Database changes are tricky and will remain so. There are no migrations concept. pgModeler can do diffs between models and existing databases, however these are destructive, i.e., dropping a table to add a column to that table. Diffs can be useful but should be handled with care.

Lessons Learnt

These are all my personal opinions and learnings, your mileage will vary.

I have tried to keep the Node-Red flows as clear as possible but flows are similar to codebases, they get very confusing and interwoven very quickly. It is easy to lose the overview when several flows are defined in one flow tab.

Node-Red requires just as much discipline as coding. Refactoring and descriptive naming are even more important than when coding.

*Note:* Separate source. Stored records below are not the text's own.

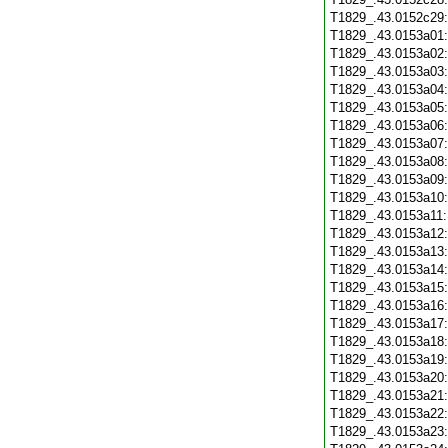
T1829_.43.0152c29
T1829_.43.0153a01
T1829_.43.0153a02
T1829_.43.0153a03
T1829_.43.0153a04
T1829_.43.0153a05
T1829_.43.0153a06
T1829_.43.0153a07
T1829_.43.0153a08
T1829_.43.0153a09
T1829_.43.0153a10
T1829_.43.0153a11
T1829_.43.0153a12
T1829_.43.0153a13
T1829_.43.0153a14
T1829_.43.0153a15
T1829_.43.0153a16
T1829_.43.0153a17
T1829_.43.0153a18
T1829_.43.0153a19
T1829_.43.0153a20
T1829_.43.0153a21
T1829_.43.0153a22
T1829_.43.0153a23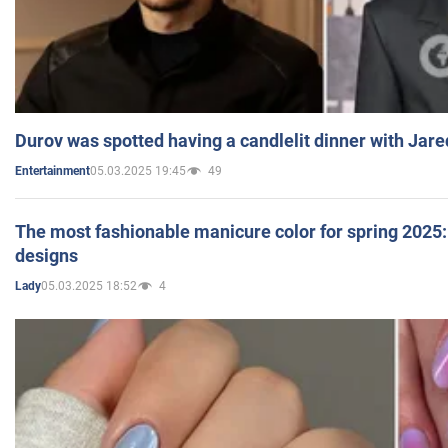
Durov was spotted having a candlelit dinner with Jare
05.03.2025 19:45
49
Entertainment
The most fashionable manicure color for spring 2025: 
designs
05.03.2025 18:52
4
Lady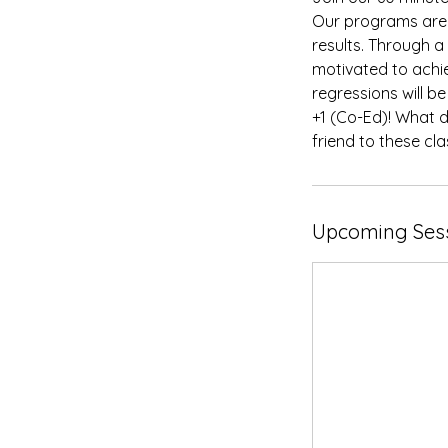
Our programs are 
results. Through a
motivated to achi
regressions will b
+1 (Co-Ed)! What d
friend to these cla
Upcoming Ses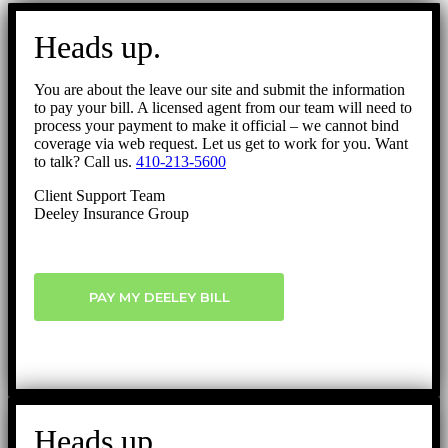
Go
to
Heads up.
Top
You are about the leave our site and submit the information
to pay your bill. A licensed agent from our team will need to
process your payment to make it official – we cannot bind
coverage via web request. Let us get to work for you. Want
to talk? Call us.
410-213-5600
Client Support Team
Deeley Insurance Group
PAY MY DEELEY BILL
Heads up.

The gains that business flows and logic are clearly visible makes Node-Red perfect for product-managers who which to have an idea what is happening in the boiler rooms. I have tried to create flows that focus on core logic.

For example, I created a flow that handles the routing: all HTTP requests come in to this flow. They are then, as a good router does, distributed to other flows based on their HTTP method and path. This provides an overview of all API endpoints, using a single giant flow!

Email templates are another example. All email templates (both HTML and text) are defined in a single flow. This then allows those that design the emails to easily change them, without having to asking developers or checking out codebases themselves.

These things only make sense if one has gone through the pain of updating email templates in the codebase or have tried to find the code that is run for a specific API endpoint.